• Extracted records:

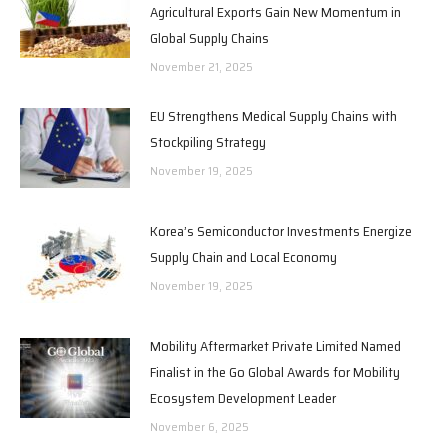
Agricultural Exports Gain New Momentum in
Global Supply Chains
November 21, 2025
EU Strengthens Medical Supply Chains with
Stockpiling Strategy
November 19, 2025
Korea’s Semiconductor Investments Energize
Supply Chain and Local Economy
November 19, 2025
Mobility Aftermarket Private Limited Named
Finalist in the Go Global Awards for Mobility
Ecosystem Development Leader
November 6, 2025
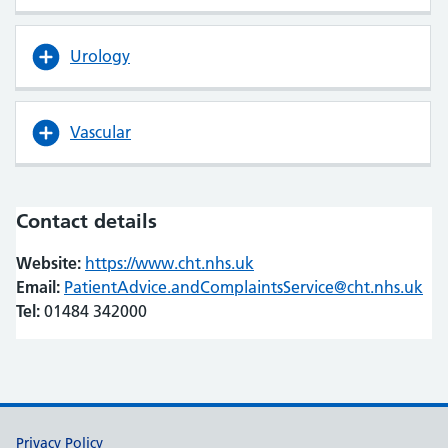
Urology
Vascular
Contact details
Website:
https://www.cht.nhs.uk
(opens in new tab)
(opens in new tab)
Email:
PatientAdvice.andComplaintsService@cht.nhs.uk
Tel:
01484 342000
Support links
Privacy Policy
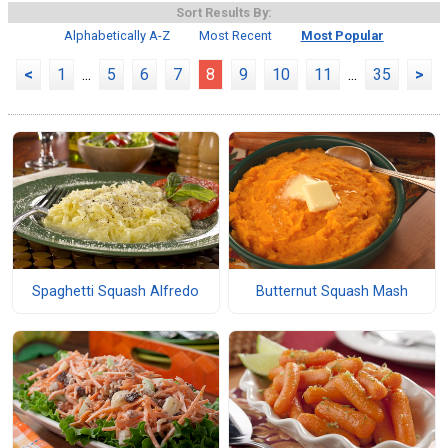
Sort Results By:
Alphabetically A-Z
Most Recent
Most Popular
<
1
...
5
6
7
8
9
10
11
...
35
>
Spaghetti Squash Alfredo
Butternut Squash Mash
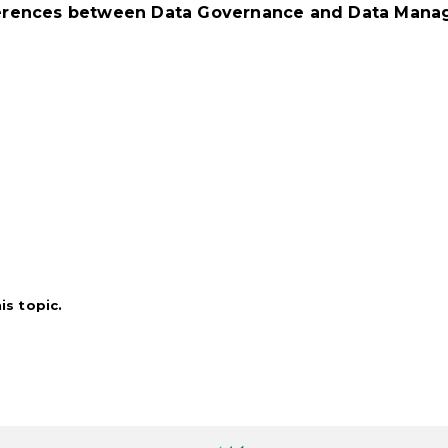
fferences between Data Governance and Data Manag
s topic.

--

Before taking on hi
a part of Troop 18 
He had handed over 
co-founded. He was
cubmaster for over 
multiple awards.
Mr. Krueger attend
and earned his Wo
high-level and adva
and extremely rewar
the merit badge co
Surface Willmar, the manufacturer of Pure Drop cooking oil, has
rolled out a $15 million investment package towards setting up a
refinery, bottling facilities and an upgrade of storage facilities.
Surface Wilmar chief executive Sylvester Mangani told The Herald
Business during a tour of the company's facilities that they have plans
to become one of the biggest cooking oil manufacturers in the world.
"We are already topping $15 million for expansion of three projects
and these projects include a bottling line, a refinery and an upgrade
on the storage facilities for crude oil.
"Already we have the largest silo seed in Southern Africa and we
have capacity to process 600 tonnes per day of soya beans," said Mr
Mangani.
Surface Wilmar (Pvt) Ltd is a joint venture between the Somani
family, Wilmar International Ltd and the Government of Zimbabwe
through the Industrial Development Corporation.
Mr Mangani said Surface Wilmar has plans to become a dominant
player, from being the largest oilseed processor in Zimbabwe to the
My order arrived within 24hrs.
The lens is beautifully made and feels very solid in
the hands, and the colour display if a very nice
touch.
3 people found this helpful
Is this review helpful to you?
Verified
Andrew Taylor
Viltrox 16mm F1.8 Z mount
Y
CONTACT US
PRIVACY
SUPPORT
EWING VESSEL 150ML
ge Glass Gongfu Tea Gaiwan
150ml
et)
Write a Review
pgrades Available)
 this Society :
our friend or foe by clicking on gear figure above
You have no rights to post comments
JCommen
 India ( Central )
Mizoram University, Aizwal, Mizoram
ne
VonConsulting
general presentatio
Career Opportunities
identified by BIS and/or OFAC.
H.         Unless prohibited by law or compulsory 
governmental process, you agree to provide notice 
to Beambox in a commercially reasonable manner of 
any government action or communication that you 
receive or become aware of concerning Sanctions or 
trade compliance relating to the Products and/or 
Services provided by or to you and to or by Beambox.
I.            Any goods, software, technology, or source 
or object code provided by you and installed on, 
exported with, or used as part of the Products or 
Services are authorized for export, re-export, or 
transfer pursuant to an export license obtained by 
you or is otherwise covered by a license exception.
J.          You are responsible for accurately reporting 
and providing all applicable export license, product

• How to complete this task:
Scan the data for the word "November" and copy every line where it shows up.

• Output for this task:
November 21, 2025
November 19, 2025
November 19, 2025
November 6, 2025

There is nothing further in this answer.